The long and short of it is that we're going to do experiments within the data. We form a hypothesis, test the hypothesis, and, if the hypothesis is true, we run another series of tests to see whether or not that thing is there. If it's there, then we're going to sink a whole bunch of more experiments and data and trials into it and see whether or not we make money off of it. Unlike at universities, we would sink a whole bunch of grants into it and see whether or not we made PhDs off of it.

AI exists because of the data, and now that the data is in a form and the technology is in a form in which we can train the AI off of the data, and we don't have to make guesses about the way that humans behave and guesses about the way streets are constructed. We can just use the data.

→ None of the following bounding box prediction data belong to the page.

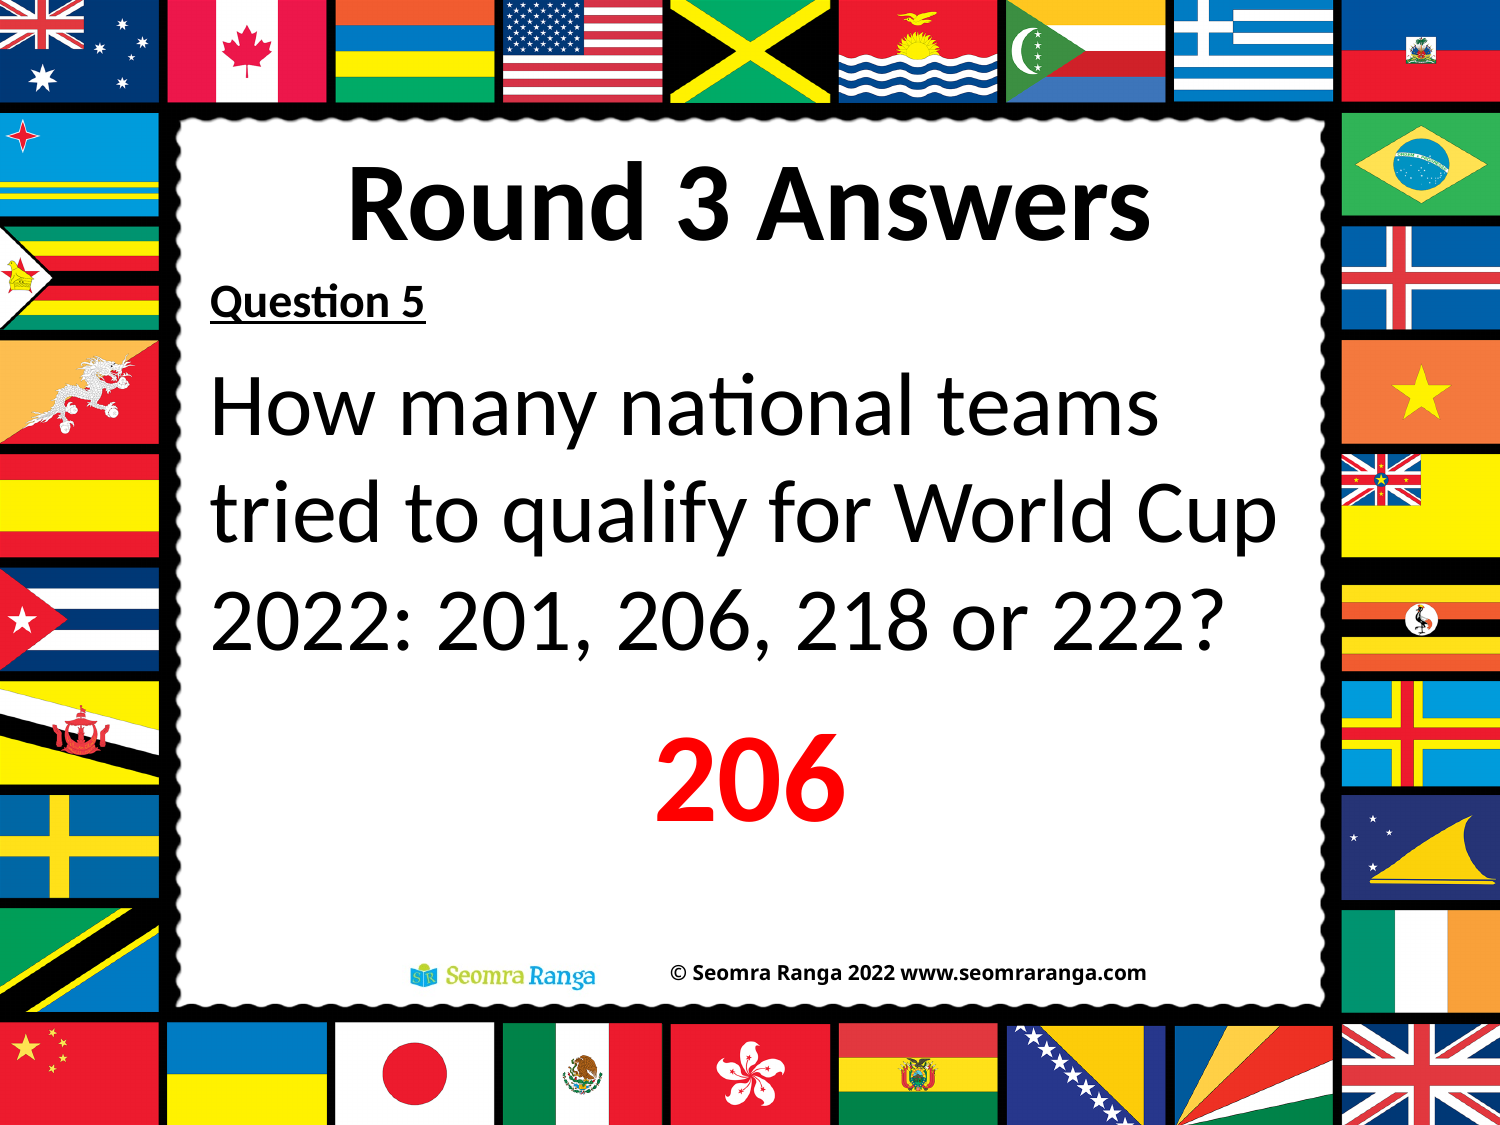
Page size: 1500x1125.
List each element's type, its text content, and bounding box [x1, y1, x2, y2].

picture [0, 0, 1500, 1125]
text_box © Seomra Ranga 2022 www.seomraranga.com [631, 953, 1187, 993]
picture [10, 122, 36, 150]
list Question 5 How many national teams tried to qualify for World Cup 2022: 201, 206, 218 or 222? 206 [194, 261, 1306, 953]
title Round 3 Answers [183, 101, 1317, 290]
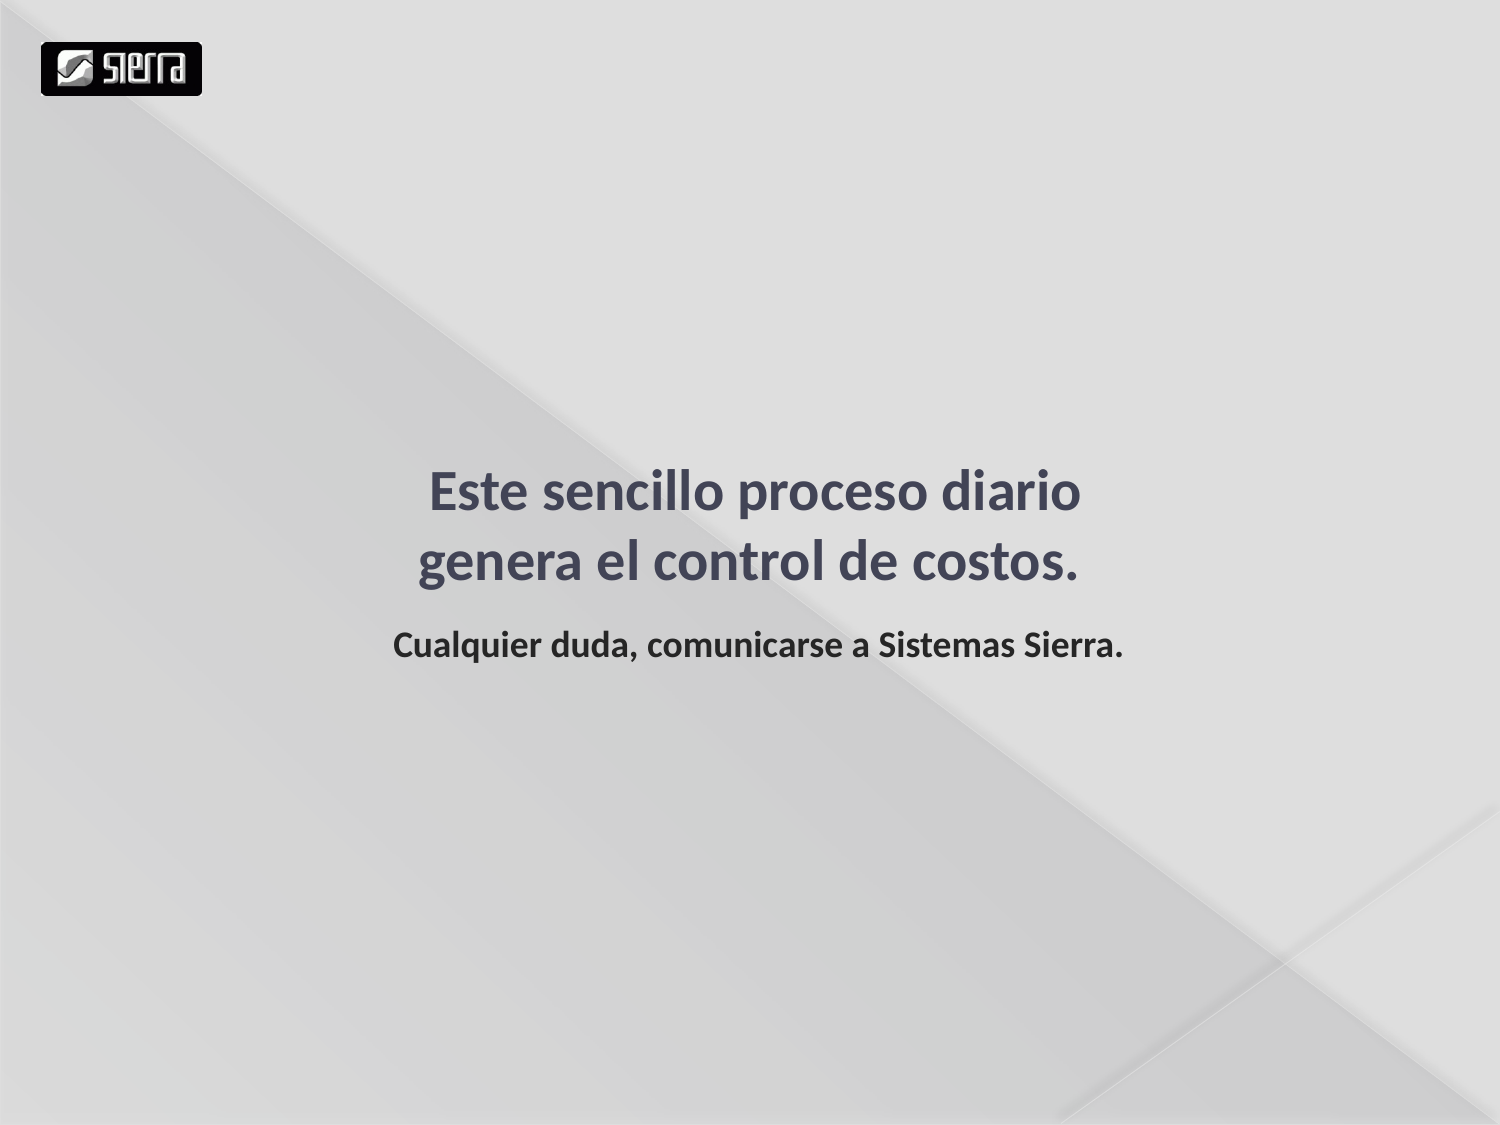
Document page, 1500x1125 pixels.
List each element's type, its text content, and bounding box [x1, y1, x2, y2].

text_box Cualquier duda, comunicarse a Sistemas Sierra. [348, 612, 1140, 673]
picture [41, 42, 202, 97]
text_box Este sencillo proceso diario genera el control de costos. [182, 444, 1329, 600]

We can actually teach the AI how to make these big decisions.

Alan Turing's paper essentially says we can build a baby and train them to do anything. We can build an adult and hope they already know everything, and see how they do things. But what he proposed was to build an adolescent that has some basic skills and train it, and then test it to see how it works. Turing's approach is the single best idea that we've had in the space. The test that we have for each of these things is build something and feed it data. After 1000 data points, is it doing better than it was after it had one data point? After a million data points, it's doing better than after it had 1000? If so, then we can say this is artificially intelligent.

Machine Learning

Part of the reason I prefer the term machine learning is because it's less complicated. For example, if we create a cucumber sorter, and after it seen 1000 cucumbers, it is making fewer errors than it was after it had seen five cucumbers. What you eventually get to is a space in which the cucumber sorter is something that is a learning thing.

In a space in which the cucumber sorters are learning, the most important part of this process is that I didn't write any additional code for it. I wrote the basic piece, and it learned the rest. The human was able to step out of the way and let it finish the work. The rule that we and the machine learner agreed to was that metric. And as long as you're doing that better, then we all agree that's good.

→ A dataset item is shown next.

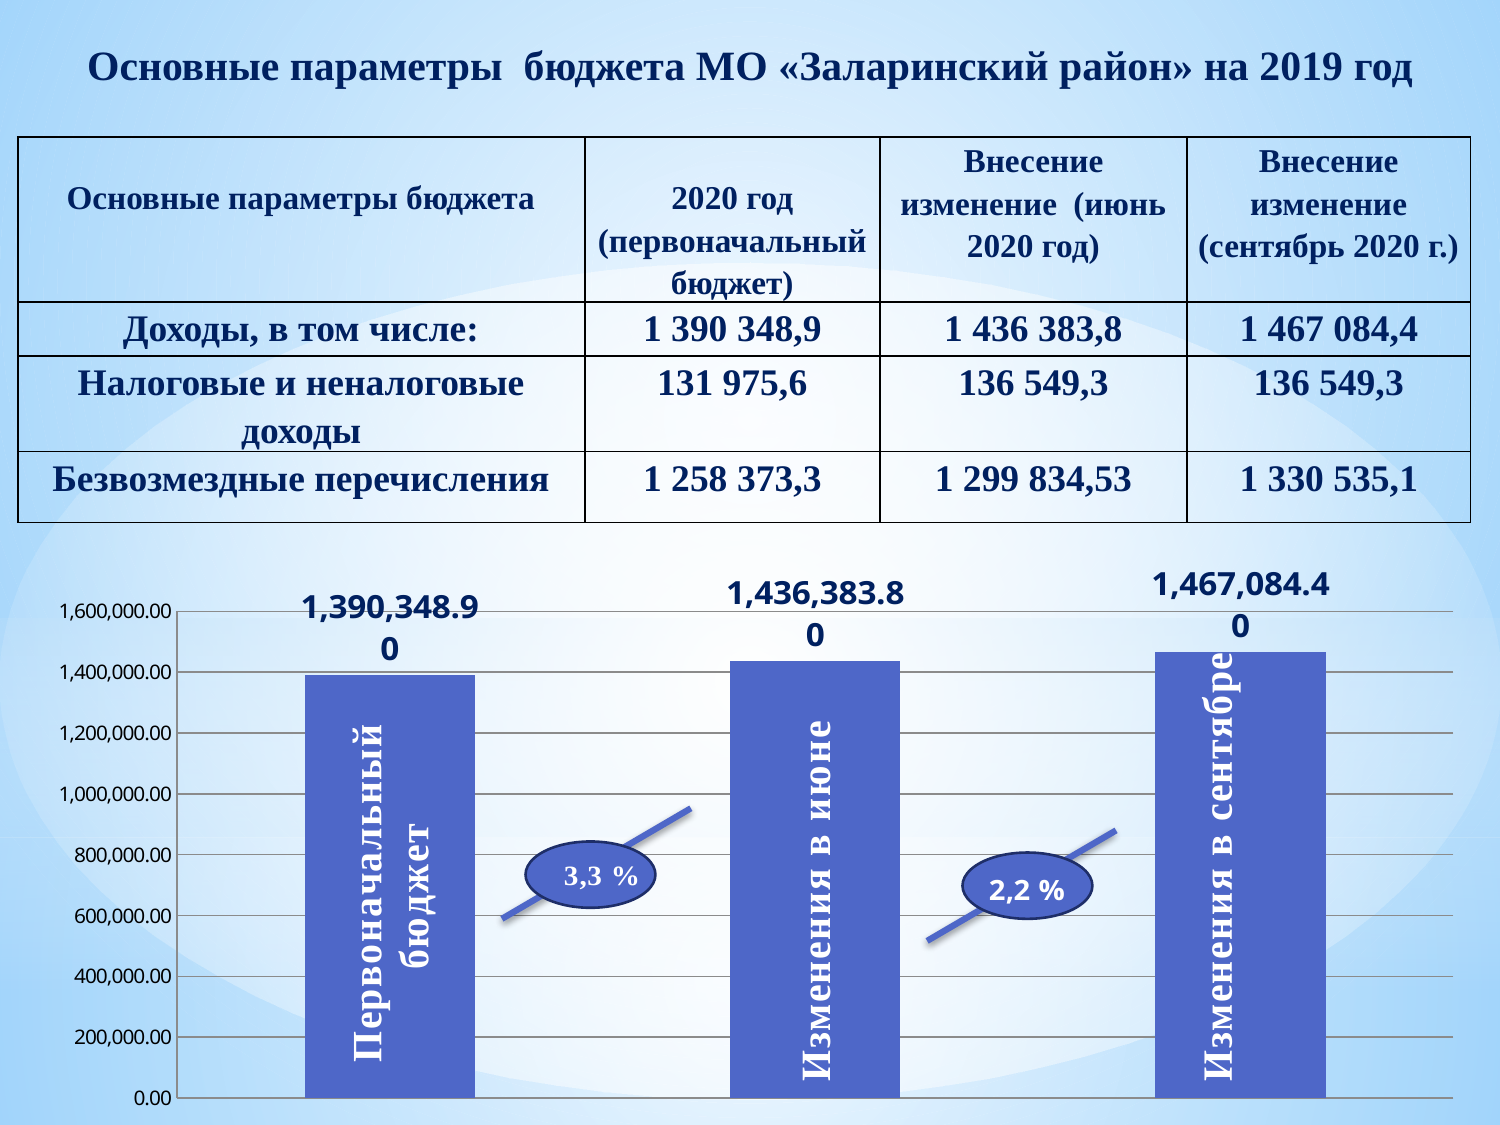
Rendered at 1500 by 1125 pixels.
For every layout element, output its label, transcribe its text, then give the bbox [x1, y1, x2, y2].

That counts as intelligence. We don't always agree that that's intelligence. Elon Musk is afraid that we're going to tell the cucumber sorter that sorting cucumbers is the most important thing for you to do, and if the person gets in their way, that the artificial intelligence will realize that it needs to kill the person in order to continue sorting cucumbers. Now suddenly it's doing something we don't want it to do in addition to that thing that we want it to do.

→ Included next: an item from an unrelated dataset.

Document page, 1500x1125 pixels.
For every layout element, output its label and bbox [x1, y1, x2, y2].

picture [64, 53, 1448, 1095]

And therein lies the measure of intelligence that considers how we create morality and all these other things that are associated with intelligence. This is the point where everything starts falling apart. Do I have to tell it in its quest to sorting cucumbers, don't kill people? That would be good, but that's hard to model. If it's never killed anyone before, why would I tell it not to kill people? If it's never painted one of the cucumbers orange before, how would I know to tell it not to paint it orange?